YOUR TASK: The records below must be written out exactly, with every picture left behind.

○ ○ ○

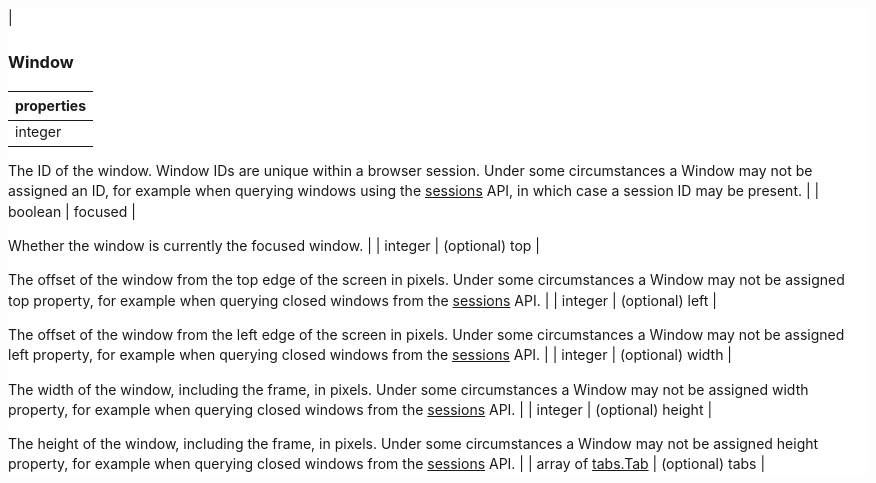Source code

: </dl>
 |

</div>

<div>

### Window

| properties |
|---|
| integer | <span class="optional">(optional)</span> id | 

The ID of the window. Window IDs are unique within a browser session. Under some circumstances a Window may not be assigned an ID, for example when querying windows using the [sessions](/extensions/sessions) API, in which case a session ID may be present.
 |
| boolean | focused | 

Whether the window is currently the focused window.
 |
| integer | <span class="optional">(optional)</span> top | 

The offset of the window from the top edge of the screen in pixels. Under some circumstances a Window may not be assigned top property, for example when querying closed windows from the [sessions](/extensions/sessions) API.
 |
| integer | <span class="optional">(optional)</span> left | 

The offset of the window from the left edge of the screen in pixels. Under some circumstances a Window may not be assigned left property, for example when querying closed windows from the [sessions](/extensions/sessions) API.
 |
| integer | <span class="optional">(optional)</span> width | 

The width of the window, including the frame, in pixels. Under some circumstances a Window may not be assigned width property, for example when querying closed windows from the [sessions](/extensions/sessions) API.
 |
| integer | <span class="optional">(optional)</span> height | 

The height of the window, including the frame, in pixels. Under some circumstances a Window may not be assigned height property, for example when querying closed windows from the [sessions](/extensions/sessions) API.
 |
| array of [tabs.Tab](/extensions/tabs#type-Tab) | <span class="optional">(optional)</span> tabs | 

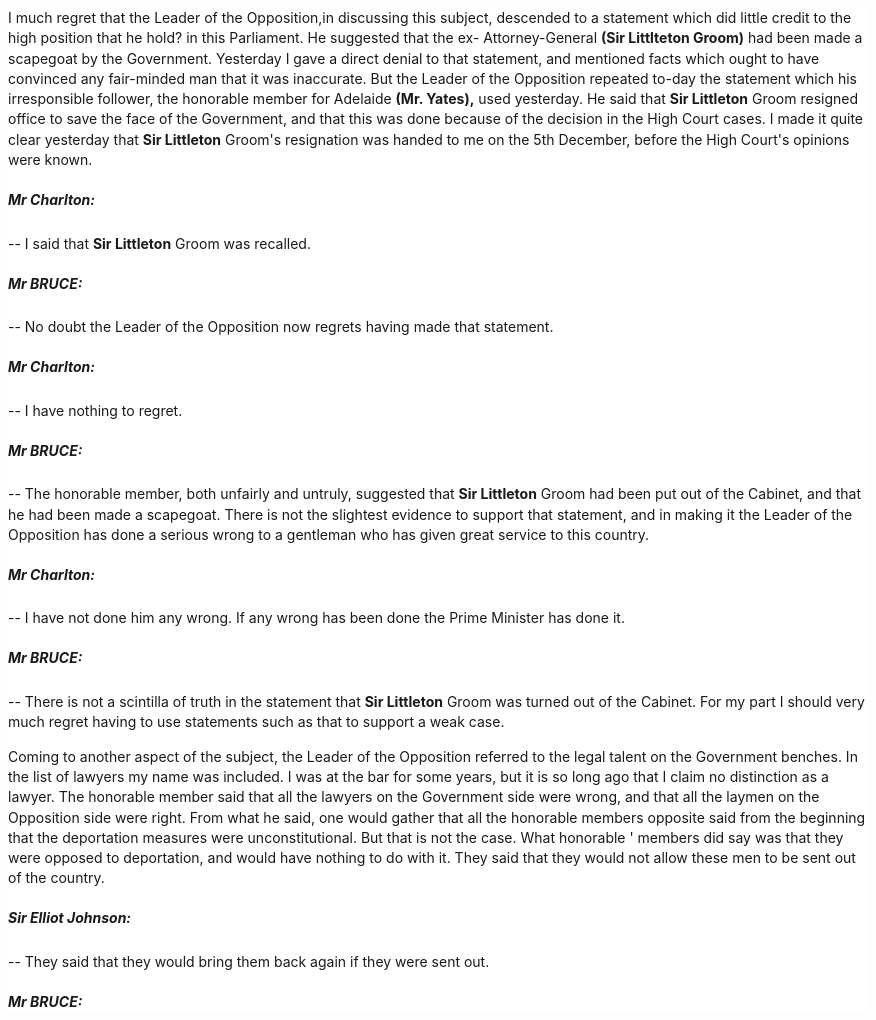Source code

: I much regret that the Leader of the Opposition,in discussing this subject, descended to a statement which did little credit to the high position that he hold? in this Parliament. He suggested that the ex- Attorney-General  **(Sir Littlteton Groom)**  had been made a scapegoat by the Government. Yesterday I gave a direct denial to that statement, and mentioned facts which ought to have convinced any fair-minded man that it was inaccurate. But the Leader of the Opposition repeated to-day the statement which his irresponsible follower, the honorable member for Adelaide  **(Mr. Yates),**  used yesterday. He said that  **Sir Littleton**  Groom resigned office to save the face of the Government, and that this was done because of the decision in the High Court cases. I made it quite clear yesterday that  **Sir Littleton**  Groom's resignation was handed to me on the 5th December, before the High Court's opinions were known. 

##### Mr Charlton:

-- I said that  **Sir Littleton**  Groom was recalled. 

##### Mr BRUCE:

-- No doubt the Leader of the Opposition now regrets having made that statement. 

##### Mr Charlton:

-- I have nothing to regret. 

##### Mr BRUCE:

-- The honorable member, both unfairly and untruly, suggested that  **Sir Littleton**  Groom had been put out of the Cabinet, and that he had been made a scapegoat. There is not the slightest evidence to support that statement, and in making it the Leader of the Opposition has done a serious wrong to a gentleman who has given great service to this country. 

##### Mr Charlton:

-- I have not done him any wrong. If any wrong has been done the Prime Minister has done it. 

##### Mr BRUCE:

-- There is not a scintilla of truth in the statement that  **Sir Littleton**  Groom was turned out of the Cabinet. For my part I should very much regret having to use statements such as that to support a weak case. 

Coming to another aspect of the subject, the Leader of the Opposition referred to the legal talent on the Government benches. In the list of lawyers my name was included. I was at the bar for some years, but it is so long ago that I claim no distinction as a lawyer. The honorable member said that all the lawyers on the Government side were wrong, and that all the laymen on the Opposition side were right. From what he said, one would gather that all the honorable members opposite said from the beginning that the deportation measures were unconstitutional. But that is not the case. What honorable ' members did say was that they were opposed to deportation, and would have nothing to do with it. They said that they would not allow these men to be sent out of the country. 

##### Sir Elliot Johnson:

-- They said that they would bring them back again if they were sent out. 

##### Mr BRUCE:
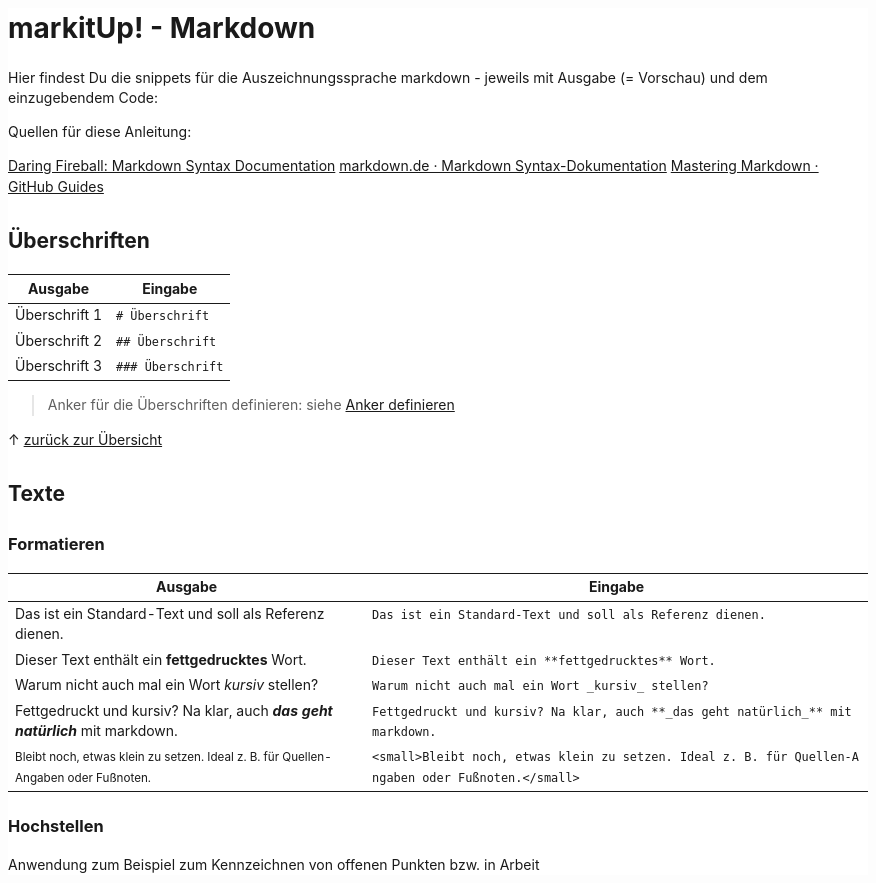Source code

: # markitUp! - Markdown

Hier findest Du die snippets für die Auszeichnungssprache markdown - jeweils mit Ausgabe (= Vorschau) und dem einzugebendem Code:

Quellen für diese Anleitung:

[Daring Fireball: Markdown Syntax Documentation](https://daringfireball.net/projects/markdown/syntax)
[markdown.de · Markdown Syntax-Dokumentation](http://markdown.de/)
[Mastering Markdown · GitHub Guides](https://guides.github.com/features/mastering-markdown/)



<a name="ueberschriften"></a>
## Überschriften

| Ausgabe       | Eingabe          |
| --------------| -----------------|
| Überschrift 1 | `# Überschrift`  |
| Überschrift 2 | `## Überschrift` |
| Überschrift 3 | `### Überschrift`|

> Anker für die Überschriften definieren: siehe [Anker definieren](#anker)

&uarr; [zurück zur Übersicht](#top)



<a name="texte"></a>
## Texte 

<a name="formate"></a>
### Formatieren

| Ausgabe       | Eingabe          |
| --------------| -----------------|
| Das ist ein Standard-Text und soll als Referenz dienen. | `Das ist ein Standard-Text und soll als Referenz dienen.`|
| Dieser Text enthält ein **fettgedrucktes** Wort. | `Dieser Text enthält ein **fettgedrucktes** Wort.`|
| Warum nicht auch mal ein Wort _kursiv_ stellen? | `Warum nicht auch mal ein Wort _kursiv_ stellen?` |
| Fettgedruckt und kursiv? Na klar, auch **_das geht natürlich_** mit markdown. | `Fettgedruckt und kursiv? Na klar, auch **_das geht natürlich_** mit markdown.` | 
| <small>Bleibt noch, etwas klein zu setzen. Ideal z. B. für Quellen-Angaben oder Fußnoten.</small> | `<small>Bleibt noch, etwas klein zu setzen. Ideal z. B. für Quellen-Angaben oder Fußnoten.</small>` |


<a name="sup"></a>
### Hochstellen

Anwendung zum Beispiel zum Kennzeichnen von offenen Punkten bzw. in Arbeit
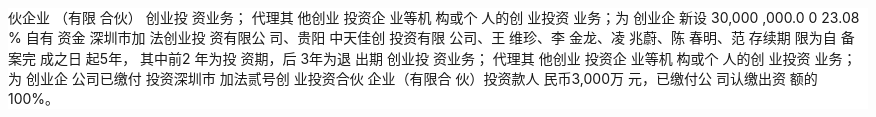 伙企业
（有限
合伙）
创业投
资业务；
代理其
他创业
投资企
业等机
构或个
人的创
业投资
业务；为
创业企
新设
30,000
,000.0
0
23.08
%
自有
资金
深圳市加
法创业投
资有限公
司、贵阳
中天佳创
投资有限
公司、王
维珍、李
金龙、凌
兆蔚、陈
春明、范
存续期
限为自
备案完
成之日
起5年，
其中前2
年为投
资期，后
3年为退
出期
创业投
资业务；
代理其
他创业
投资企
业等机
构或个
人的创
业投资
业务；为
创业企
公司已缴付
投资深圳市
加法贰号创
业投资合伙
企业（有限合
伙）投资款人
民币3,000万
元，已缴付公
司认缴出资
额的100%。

○ ○ ○

EXPECTED OUTPUT:
Source code

: </dl>
 |

</div>

<div>

### Window

| properties |
|---|
| integer | <span class="optional">(optional)</span> id | 

The ID of the window. Window IDs are unique within a browser session. Under some circumstances a Window may not be assigned an ID, for example when querying windows using the [sessions](/extensions/sessions) API, in which case a session ID may be present.
 |
| boolean | focused | 

Whether the window is currently the focused window.
 |
| integer | <span class="optional">(optional)</span> top | 

The offset of the window from the top edge of the screen in pixels. Under some circumstances a Window may not be assigned top property, for example when querying closed windows from the [sessions](/extensions/sessions) API.
 |
| integer | <span class="optional">(optional)</span> left | 

The offset of the window from the left edge of the screen in pixels. Under some circumstances a Window may not be assigned left property, for example when querying closed windows from the [sessions](/extensions/sessions) API.
 |
| integer | <span class="optional">(optional)</span> width | 

The width of the window, including the frame, in pixels. Under some circumstances a Window may not be assigned width property, for example when querying closed windows from the [sessions](/extensions/sessions) API.
 |
| integer | <span class="optional">(optional)</span> height | 

The height of the window, including the frame, in pixels. Under some circumstances a Window may not be assigned height property, for example when querying closed windows from the [sessions](/extensions/sessions) API.
 |
| array of [tabs.Tab](/extensions/tabs#type-Tab) | <span class="optional">(optional)</span> tabs | 

Source code

: I much regret that the Leader of the Opposition,in discussing this subject, descended to a statement which did little credit to the high position that he hold? in this Parliament. He suggested that the ex- Attorney-General  **(Sir Littlteton Groom)**  had been made a scapegoat by the Government. Yesterday I gave a direct denial to that statement, and mentioned facts which ought to have convinced any fair-minded man that it was inaccurate. But the Leader of the Opposition repeated to-day the statement which his irresponsible follower, the honorable member for Adelaide  **(Mr. Yates),**  used yesterday. He said that  **Sir Littleton**  Groom resigned office to save the face of the Government, and that this was done because of the decision in the High Court cases. I made it quite clear yesterday that  **Sir Littleton**  Groom's resignation was handed to me on the 5th December, before the High Court's opinions were known. 

##### Mr Charlton:

-- I said that  **Sir Littleton**  Groom was recalled. 

##### Mr BRUCE:

-- No doubt the Leader of the Opposition now regrets having made that statement. 

##### Mr Charlton:

-- I have nothing to regret. 

##### Mr BRUCE:

-- The honorable member, both unfairly and untruly, suggested that  **Sir Littleton**  Groom had been put out of the Cabinet, and that he had been made a scapegoat. There is not the slightest evidence to support that statement, and in making it the Leader of the Opposition has done a serious wrong to a gentleman who has given great service to this country. 

##### Mr Charlton:

-- I have not done him any wrong. If any wrong has been done the Prime Minister has done it. 

##### Mr BRUCE:

-- There is not a scintilla of truth in the statement that  **Sir Littleton**  Groom was turned out of the Cabinet. For my part I should very much regret having to use statements such as that to support a weak case. 

Coming to another aspect of the subject, the Leader of the Opposition referred to the legal talent on the Government benches. In the list of lawyers my name was included. I was at the bar for some years, but it is so long ago that I claim no distinction as a lawyer. The honorable member said that all the lawyers on the Government side were wrong, and that all the laymen on the Opposition side were right. From what he said, one would gather that all the honorable members opposite said from the beginning that the deportation measures were unconstitutional. But that is not the case. What honorable ' members did say was that they were opposed to deportation, and would have nothing to do with it. They said that they would not allow these men to be sent out of the country. 

##### Sir Elliot Johnson:

-- They said that they would bring them back again if they were sent out. 

##### Mr BRUCE:
Source code

: # markitUp! - Markdown

Hier findest Du die snippets für die Auszeichnungssprache markdown - jeweils mit Ausgabe (= Vorschau) und dem einzugebendem Code:

Quellen für diese Anleitung:

[Daring Fireball: Markdown Syntax Documentation](https://daringfireball.net/projects/markdown/syntax)
[markdown.de · Markdown Syntax-Dokumentation](http://markdown.de/)
[Mastering Markdown · GitHub Guides](https://guides.github.com/features/mastering-markdown/)



<a name="ueberschriften"></a>
## Überschriften

| Ausgabe       | Eingabe          |
| --------------| -----------------|
| Überschrift 1 | `# Überschrift`  |
| Überschrift 2 | `## Überschrift` |
| Überschrift 3 | `### Überschrift`|

> Anker für die Überschriften definieren: siehe [Anker definieren](#anker)

&uarr; [zurück zur Übersicht](#top)



<a name="texte"></a>
## Texte 

<a name="formate"></a>
### Formatieren

| Ausgabe       | Eingabe          |
| --------------| -----------------|
| Das ist ein Standard-Text und soll als Referenz dienen. | `Das ist ein Standard-Text und soll als Referenz dienen.`|
| Dieser Text enthält ein **fettgedrucktes** Wort. | `Dieser Text enthält ein **fettgedrucktes** Wort.`|
| Warum nicht auch mal ein Wort _kursiv_ stellen? | `Warum nicht auch mal ein Wort _kursiv_ stellen?` |
| Fettgedruckt und kursiv? Na klar, auch **_das geht natürlich_** mit markdown. | `Fettgedruckt und kursiv? Na klar, auch **_das geht natürlich_** mit markdown.` | 
| <small>Bleibt noch, etwas klein zu setzen. Ideal z. B. für Quellen-Angaben oder Fußnoten.</small> | `<small>Bleibt noch, etwas klein zu setzen. Ideal z. B. für Quellen-Angaben oder Fußnoten.</small>` |


<a name="sup"></a>
### Hochstellen

Anwendung zum Beispiel zum Kennzeichnen von offenen Punkten bzw. in Arbeit
 伙企业
（有限
合伙）
创业投
资业务；
代理其
他创业
投资企
业等机
构或个
人的创
业投资
业务；为
创业企
新设
30,000
,000.0
0
23.08
%
自有
资金
深圳市加
法创业投
资有限公
司、贵阳
中天佳创
投资有限
公司、王
维珍、李
金龙、凌
兆蔚、陈
春明、范
存续期
限为自
备案完
成之日
起5年，
其中前2
年为投
资期，后
3年为退
出期
创业投
资业务；
代理其
他创业
投资企
业等机
构或个
人的创
业投资
业务；为
创业企
公司已缴付
投资深圳市
加法贰号创
业投资合伙
企业（有限合
伙）投资款人
民币3,000万
元，已缴付公
司认缴出资
额的100%。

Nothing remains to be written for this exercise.